Usando as informações:
1. Segundo o texto sobre taxas de homicídio, por que é melhor usar a base do IPEA do que os microdados do SIM? Responda em uma a três frases.
2. Copie sem alterações o trecho do texto sobre taxas de homicídio que começa nas palavras "Eu fiquei fazendo" e termina depois de "library(loadinstall)".

Texto para leitura:
______
Contexto

Eu fiquei fazendo um monte de conta aqui para calcular direito a taxa de homicídios. Entretanto, a gente tem essas taxas prontas pela equipe do IPEA. Essa base é homicídio-cidade-ano.
LINK

Acredito que é melhor usar essa base do que ir nos microdados do SIM.

Pacotes

library(loadinstall)
#devtools::install_github("flaviaerius/loadinstall")

packages <- c("haven", "readr", "ggplot2", "ggrepel", "ggthemes", 
  "tidyr", "tidyverse", "sidrar", "rbcb", "readxl", "lubridate", 
  "sjPlot", "sjstats", "broom", "kableExtra", "modelsummary", "kableExtra", "plm", "AER", "zoo", "readr", "ggplot2", "methods", "ggthemes", 
  "directlabels", "ggrepel", "readxl", "haven", "dplyr", "knitr", "tidyr", 
  "gghighlight", "fixest", "modelsummary", "basedosdados", "DBI", 
  "data.table", "did", "lubridate", "stargazer", "bigrquery", "stringi", "sidrar", "viridis", "gtsummary",
  "broom", "data.table", "viridis")

lapply(packages, dynamic_require)
______
Dados de origem:

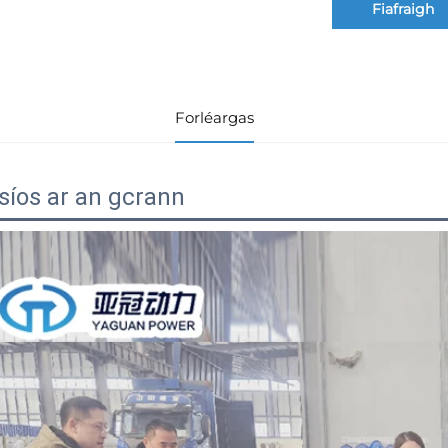
Fiafraigh
Forléargas
síos ar an gcrann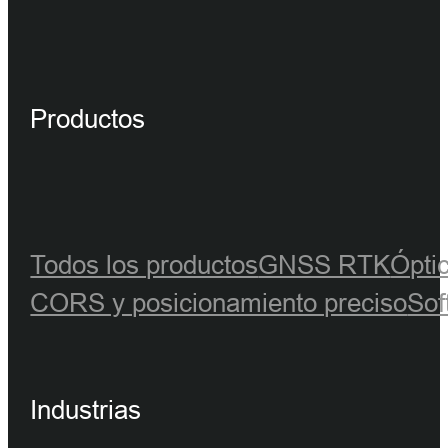
Productos
Todos los productos
GNSS RTK
Ópti
CORS y posicionamiento preciso
Sof
Industrias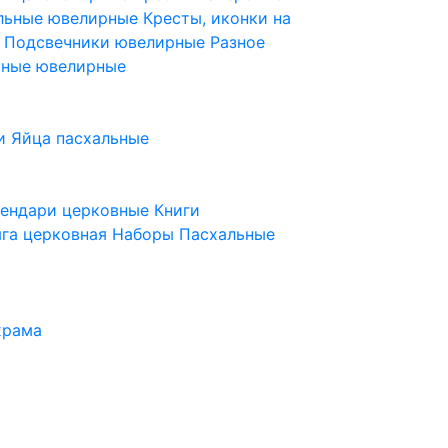
ельные ювелирные
Кресты, иконки на
е
Подсвечники ювелирные
Разное
ьные ювелирные
и
Яйца пасхальные
лендари церковные
Книги
га церковная
Наборы Пасхальные
храма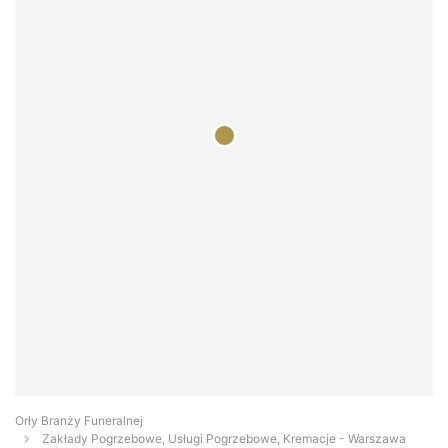
Orły Branży Funeralnej
Zakłady Pogrzebowe, Usługi Pogrzebowe, Kremacje - Warszawa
______
Respostas por tarefa:
1. A equipe do IPEA já oferece as taxas de homicídio prontas, numa base organizada por homicídio, cidade e ano. Com isso, não é preciso fazer um monte de contas para calcular a taxa corretamente.

2.
Eu fiquei fazendo um monte de conta aqui para calcular direito a taxa de homicídios. Entretanto, a gente tem essas taxas prontas pela equipe do IPEA. Essa base é homicídio-cidade-ano.
LINK

Acredito que é melhor usar essa base do que ir nos microdados do SIM.

Pacotes

library(loadinstall)